NUVIA’s success has a lot to do with the work environment and company culture. The culture emphasizes performance, innovation, ownership, and transparency. They knew that their task was ambitious and audacious for a team of their size. Therefore, they made sure individuals have a lot of responsibility, autonomy and know-how to get their jobs done. The result was a work environment that engineers love – one where they have unique technical challenges to solve, while working with an incredible set of peers to lean on as needed.

In our experience, embedding vision and culture into the founding DNA, vs. bolting it on as a company evolves, is key as it serves to unite the team and helps start-ups remain focused on the outcome, while making the necessary changes and tradeoffs along the way.

§ **PROBLEM SET**
A - List the qualities that the passage on NUVIA's culture says the culture emphasizes.
B - From the passage on NUVIA's culture, copy word for word the stretch from "NUVIA’s success has" through "on as needed.".

§ **INFORMATION**
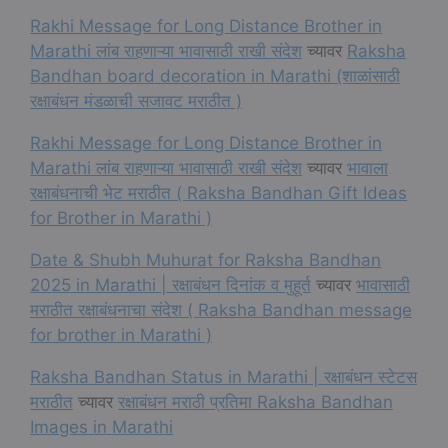
Rakhi Message for Long Distance Brother in
Marathi लांब राहणाऱ्या भावासाठी राखी संदेश
च्यावर
Raksha
Bandhan board decoration in Marathi (शाळांसाठी
रक्षाबंधन मंडळाची सजावट मराठीत )
Rakhi Message for Long Distance Brother in
Marathi लांब राहणाऱ्या भावासाठी राखी संदेश
च्यावर
भावाला
रक्षाबंधनाची भेट मराठीत ( Raksha Bandhan Gift Ideas
for Brother in Marathi )
Date & Shubh Muhurat for Raksha Bandhan
2025 in Marathi | रक्षाबंधन दिनांक व मुहूर्त
च्यावर
भावासाठी
मराठीत रक्षाबंधनाचा संदेश ( Raksha Bandhan message
for brother in Marathi )
Raksha Bandhan Status in Marathi | रक्षाबंधन स्टेटस
मराठीत
च्यावर
रक्षाबंधन मराठी प्रतिमा Raksha Bandhan
Images in Marathi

§ **RESULTS IN ORDER**
A - performance, innovation, ownership, transparency

B -
NUVIA’s success has a lot to do with the work environment and company culture. The culture emphasizes performance, innovation, ownership, and transparency. They knew that their task was ambitious and audacious for a team of their size. Therefore, they made sure individuals have a lot of responsibility, autonomy and know-how to get their jobs done. The result was a work environment that engineers love – one where they have unique technical challenges to solve, while working with an incredible set of peers to lean on as needed.